### Assigned task
The output is the lines below from the one with "Пиксельный симулятор фермы" through the one with "உருவாகின்றன என்பதைப் புரிந்துகொள்வதும், ஆரம்ப", both included, printed exactly and with no other line.

Top of Supplied information

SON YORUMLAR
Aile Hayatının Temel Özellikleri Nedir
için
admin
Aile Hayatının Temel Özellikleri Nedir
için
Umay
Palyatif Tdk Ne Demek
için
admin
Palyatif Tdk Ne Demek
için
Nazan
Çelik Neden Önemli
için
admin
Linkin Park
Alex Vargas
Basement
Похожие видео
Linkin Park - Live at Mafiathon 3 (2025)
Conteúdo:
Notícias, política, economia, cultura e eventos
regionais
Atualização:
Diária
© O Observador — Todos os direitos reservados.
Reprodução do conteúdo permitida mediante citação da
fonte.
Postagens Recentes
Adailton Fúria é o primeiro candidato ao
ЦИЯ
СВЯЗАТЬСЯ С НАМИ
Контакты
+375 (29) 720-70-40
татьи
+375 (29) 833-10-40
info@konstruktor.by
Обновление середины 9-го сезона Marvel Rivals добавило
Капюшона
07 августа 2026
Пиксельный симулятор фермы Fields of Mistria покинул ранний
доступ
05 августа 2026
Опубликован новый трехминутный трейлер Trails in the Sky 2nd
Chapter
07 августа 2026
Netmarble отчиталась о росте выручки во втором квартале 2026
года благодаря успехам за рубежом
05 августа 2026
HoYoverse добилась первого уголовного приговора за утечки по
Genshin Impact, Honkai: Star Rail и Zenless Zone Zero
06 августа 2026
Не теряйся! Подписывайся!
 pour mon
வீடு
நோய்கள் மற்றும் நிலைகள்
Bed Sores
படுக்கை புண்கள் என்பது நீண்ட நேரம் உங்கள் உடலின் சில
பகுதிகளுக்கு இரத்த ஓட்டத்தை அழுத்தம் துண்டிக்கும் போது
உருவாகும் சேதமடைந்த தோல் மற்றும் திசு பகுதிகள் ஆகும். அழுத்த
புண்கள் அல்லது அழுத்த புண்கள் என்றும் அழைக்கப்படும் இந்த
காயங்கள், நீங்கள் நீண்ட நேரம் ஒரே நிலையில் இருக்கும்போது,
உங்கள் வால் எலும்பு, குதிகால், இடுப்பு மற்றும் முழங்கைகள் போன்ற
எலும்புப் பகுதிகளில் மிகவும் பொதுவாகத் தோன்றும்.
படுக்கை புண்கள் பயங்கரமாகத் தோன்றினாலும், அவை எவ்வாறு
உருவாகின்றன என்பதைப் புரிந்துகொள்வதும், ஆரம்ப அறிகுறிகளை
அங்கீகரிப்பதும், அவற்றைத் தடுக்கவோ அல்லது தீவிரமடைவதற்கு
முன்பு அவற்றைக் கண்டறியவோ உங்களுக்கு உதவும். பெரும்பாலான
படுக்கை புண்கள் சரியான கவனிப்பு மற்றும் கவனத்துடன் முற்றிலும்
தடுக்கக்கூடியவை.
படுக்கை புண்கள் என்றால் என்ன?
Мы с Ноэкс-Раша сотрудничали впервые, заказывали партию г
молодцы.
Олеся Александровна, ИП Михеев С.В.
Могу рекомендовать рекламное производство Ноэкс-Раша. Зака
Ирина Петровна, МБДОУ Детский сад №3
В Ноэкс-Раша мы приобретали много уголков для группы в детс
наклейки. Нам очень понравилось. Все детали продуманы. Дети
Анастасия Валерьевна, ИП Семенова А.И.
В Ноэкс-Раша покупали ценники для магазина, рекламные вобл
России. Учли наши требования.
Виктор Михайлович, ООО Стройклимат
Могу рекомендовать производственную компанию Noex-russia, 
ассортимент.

Bottom of Supplied information

### Solution to the problem
Пиксельный симулятор фермы Fields of Mistria покинул ранний
доступ
05 августа 2026
Опубликован новый трехминутный трейлер Trails in the Sky 2nd
Chapter
07 августа 2026
Netmarble отчиталась о росте выручки во втором квартале 2026
года благодаря успехам за рубежом
05 августа 2026
HoYoverse добилась первого уголовного приговора за утечки по
Genshin Impact, Honkai: Star Rail и Zenless Zone Zero
06 августа 2026
Не теряйся! Подписывайся!
 pour mon
வீடு
நோய்கள் மற்றும் நிலைகள்
Bed Sores
படுக்கை புண்கள் என்பது நீண்ட நேரம் உங்கள் உடலின் சில
பகுதிகளுக்கு இரத்த ஓட்டத்தை அழுத்தம் துண்டிக்கும் போது
உருவாகும் சேதமடைந்த தோல் மற்றும் திசு பகுதிகள் ஆகும். அழுத்த
புண்கள் அல்லது அழுத்த புண்கள் என்றும் அழைக்கப்படும் இந்த
காயங்கள், நீங்கள் நீண்ட நேரம் ஒரே நிலையில் இருக்கும்போது,
உங்கள் வால் எலும்பு, குதிகால், இடுப்பு மற்றும் முழங்கைகள் போன்ற
எலும்புப் பகுதிகளில் மிகவும் பொதுவாகத் தோன்றும்.
படுக்கை புண்கள் பயங்கரமாகத் தோன்றினாலும், அவை எவ்வாறு
உருவாகின்றன என்பதைப் புரிந்துகொள்வதும், ஆரம்ப அறிகுறிகளை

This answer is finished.